- Task
Reproduce every record below verbatim, line for line, omitting the pictures.

- Exercise data
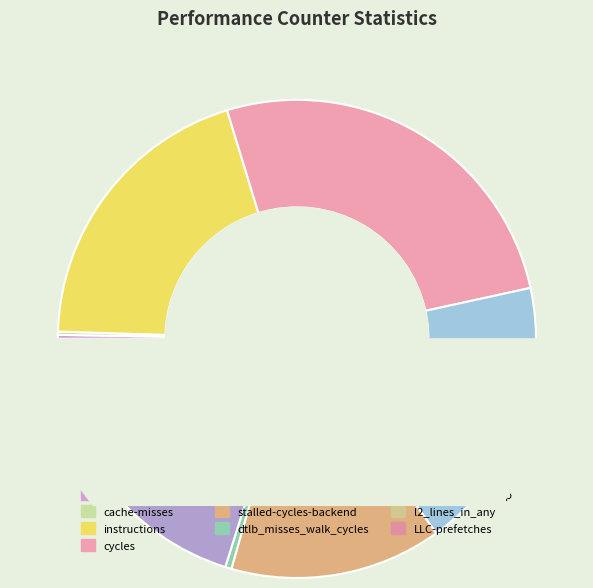

What is the change in value from dtlb_misses_walk_cycles to inst_retired_any_p?

+50269848696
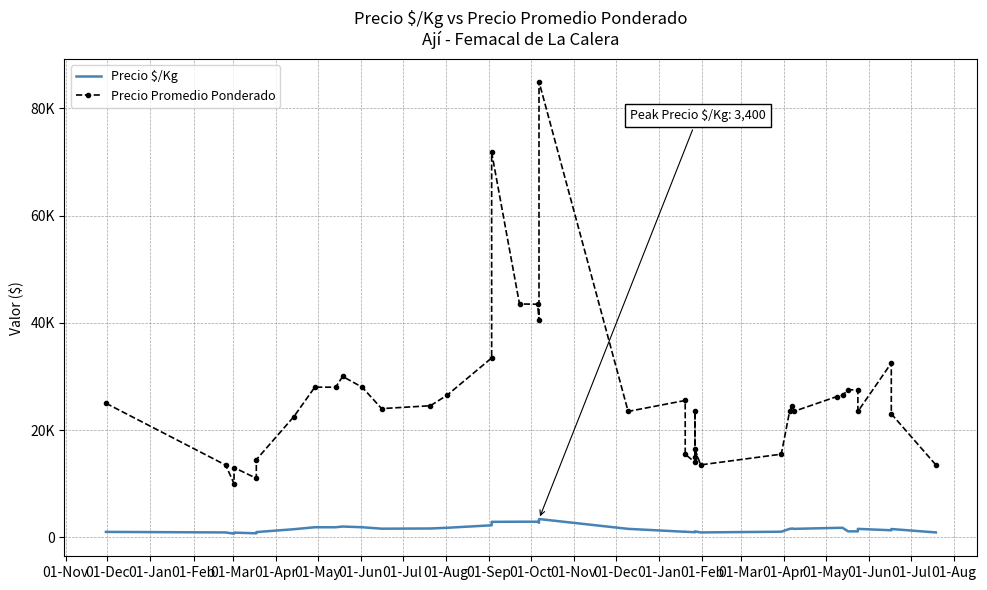

Count the number of data series in this chart.

2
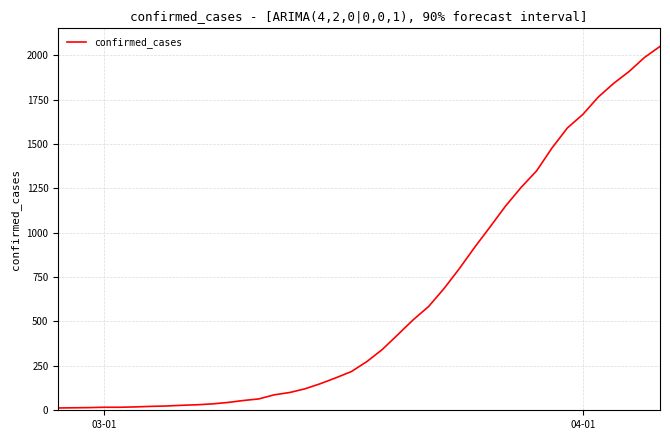

What is the greatest value displayed?

2049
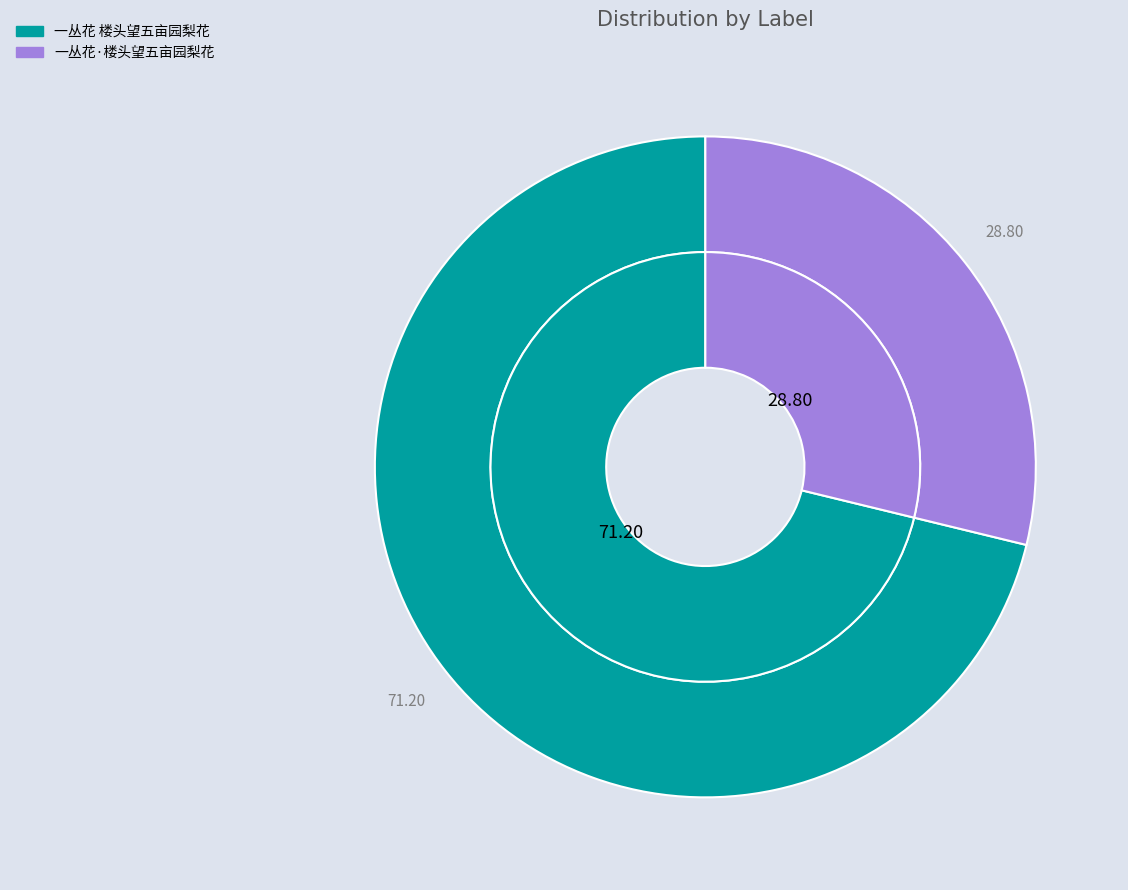

Rank the categories by value from lowest to highest.

一丛花·楼头望五亩园梨花, 一丛花 楼头望五亩园梨花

- Task output
What is the change in value from dtlb_misses_walk_cycles to inst_retired_any_p?

+50269848696

Count the number of data series in this chart.

2

What is the greatest value displayed?

2049

Rank the categories by value from lowest to highest.

一丛花·楼头望五亩园梨花, 一丛花 楼头望五亩园梨花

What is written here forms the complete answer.